Inicio Uruguay: en medio de movilizaciones inicia discusión sobre Ley de Salud Reproductiva

Uruguay: en medio de movilizaciones inicia discusión sobre Ley de Salud Reproductiva

Por la Redacción

La mayoría eran mujeres, cientos. Llegaron de diferentes zonas de Montevideo y del interior del país. Se instalaron afuera del Palacio Legislativo y escucharon pacientemente el inicio de la discusión de la polémica iniciativa sobre Defensa de la Salud Reproductiva.

Las intervenciones de los legisladores que llegaban a sus oídos por medio de altorparlantes daban cuenta de las posturas encontradas que los senadores tenían en torno al tema: ahí estaba la favorable, de la senadora socialista Mónica Xavier; y la contraria, sustentada por el oficialista Walter Riesgo.

En medio del debate, la sociedad reunida afuera del Palacio Legislativo daba vueltas al edificio, y un grupo de jóvenes repetía la consigna “educar para no abortar”.

La senadora Mónica Xavier destacó durante la discusión la aprobación de una declaración pública del Consejo Directivo Central de la Universidad de la República, donde se reconoce que el aborto es una práctica frecuente y clandestina, y se considera un grave problema de salud pública que se agudiza en los sectores más vulnerables.

Luego citó la investigación de la Universidad para la Paz, y dijo que estimaciones señalan que en el año 2000 se practicaron 33 mil abortos clandestinos, lo que quiere decir que en Uruguay, de cada diez concepciones, cuatro terminan en abortos.

Por otra parte el legislador Walter Riesgo afirmó que nadie tiene derecho a terminar con una vida y además el bien más valorado para un Estado es el ser humano.

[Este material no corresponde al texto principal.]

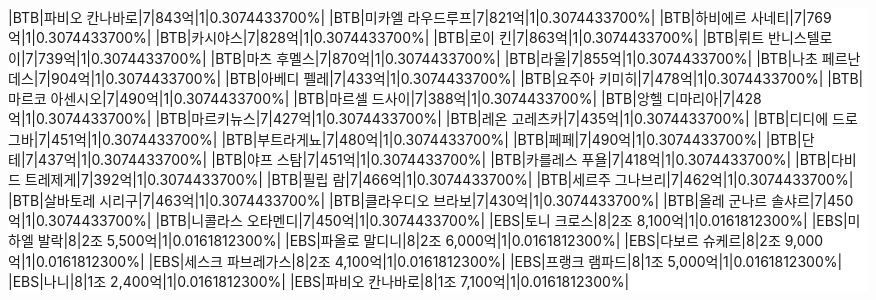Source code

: |BTB|파비오 칸나바로|7|843억|1|0.3074433700%|
|BTB|미카엘 라우드루프|7|821억|1|0.3074433700%|
|BTB|하비에르 사네티|7|769억|1|0.3074433700%|
|BTB|카시야스|7|828억|1|0.3074433700%|
|BTB|로이 킨|7|863억|1|0.3074433700%|
|BTB|뤼트 반니스텔로이|7|739억|1|0.3074433700%|
|BTB|마츠 후멜스|7|870억|1|0.3074433700%|
|BTB|라울|7|855억|1|0.3074433700%|
|BTB|나초 페르난데스|7|904억|1|0.3074433700%|
|BTB|아베디 펠레|7|433억|1|0.3074433700%|
|BTB|요주아 키미히|7|478억|1|0.3074433700%|
|BTB|마르코 아센시오|7|490억|1|0.3074433700%|
|BTB|마르셀 드사이|7|388억|1|0.3074433700%|
|BTB|앙헬 디마리아|7|428억|1|0.3074433700%|
|BTB|마르키뉴스|7|427억|1|0.3074433700%|
|BTB|레온 고레츠카|7|435억|1|0.3074433700%|
|BTB|디디에 드로그바|7|451억|1|0.3074433700%|
|BTB|부트라게뇨|7|480억|1|0.3074433700%|
|BTB|페페|7|490억|1|0.3074433700%|
|BTB|단테|7|437억|1|0.3074433700%|
|BTB|야프 스탐|7|451억|1|0.3074433700%|
|BTB|카를레스 푸욜|7|418억|1|0.3074433700%|
|BTB|다비드 트레제게|7|392억|1|0.3074433700%|
|BTB|필립 람|7|466억|1|0.3074433700%|
|BTB|세르주 그나브리|7|462억|1|0.3074433700%|
|BTB|살바토레 시리구|7|463억|1|0.3074433700%|
|BTB|클라우디오 브라보|7|430억|1|0.3074433700%|
|BTB|올레 군나르 솔샤르|7|450억|1|0.3074433700%|
|BTB|니콜라스 오타멘디|7|450억|1|0.3074433700%|
|EBS|토니 크로스|8|2조 8,100억|1|0.0161812300%|
|EBS|미하엘 발락|8|2조 5,500억|1|0.0161812300%|
|EBS|파올로 말디니|8|2조 6,000억|1|0.0161812300%|
|EBS|다보르 슈케르|8|2조 9,000억|1|0.0161812300%|
|EBS|세스크 파브레가스|8|2조 4,100억|1|0.0161812300%|
|EBS|프랭크 램파드|8|1조 5,000억|1|0.0161812300%|
|EBS|나니|8|1조 2,400억|1|0.0161812300%|
|EBS|파비오 칸나바로|8|1조 7,100억|1|0.0161812300%|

Afuera sucedía lo mismo que adentro, y las posiciones eran igual de encontradas. Quienes se reconocían contrarios a la iniciativa, eran en su mayoría pertenecientes a Misión Vida Digna, organización vinculada a la Iglesia Católica.

Pero también las había a favor: “Estoy de acuerdo con que se legalice porque las clínicas abortivas existen, y hay mucha gente que se beneficia con esto a costa de que mueran mujeres. Para que no se sigan muriendo, se debe legalizar el aborto”; afirmaba Sofía, de 18 años, integrante de la multitud.

Las pancartas y carteles que invadían la explanada del Palacio lucían leyendas tales como Educación sexual para Prevenir, Educar para no Abortar, sí a la Ley, Tolerancia y Respeto, Sin las mujeres, los derechos Humanos no son Humanos, Aborto Legal para no Morir.

Y una madre y lideresa aleccionaba: “Queremos que se apruebe esta ley porque nos va a proteger, trabajar en la salud te plantea otro panorama. Espero que el Senado vote a conciencia. Todas las mujeres deben tener el mismo derecho. Cuando veníamos para Montevideo le decía a mi hija estamos luchando por vos. En lo personal estoy convencida de que esta ley es buena”, decía a su hija Marina Acevedo, dirigente de la Salud de San José.

Hacia el final de una discusión que apenas comienza, el legislador Alejandro Atchugarry, salió en primera fila de la sesión del Senado, ahí la multitud lo esperó, y la sonrisa no se le borró cuando el coro aumentó los decibeles para preguntarle, ¿Cuántas más se le tienen qué morir, para que el Senado se anime a decidir?

Entre la multitud que gritaba se hallaba la senadora Mónica Xavier que momentos antes, al interior del Palacio, había celebrado la conformación de la Coordinación Nacional de Organizaciones por la Defensa de la Salud Reproductiva, integrada por organizaciones de derechos humanos, religiosas, feministas, de mujeres, de jóvenes para impulsar la realización de actividades tendientes a ampliar el debate y promover la sanción del proyecto de ley.

Cuando concluyó todo, sin definiciones, los presentes encendieron velas y en silencio dieron la vuelta al emblemático edificio del Senado esperando respuestas que no llegaron, y se retiraron dispuestos a volver a preguntar una y otra vez, hasta que la respuesta llegue.

La discusión del proyecto de Ley de Defensa de la Salud Reproductiva continuará hoy a partir de las 18 horas, cuando se conocerá la opinión en contra de los nacionalistas Julia Pou y Guillermo García Costa, así como la postura favorable de Rafael Michelini.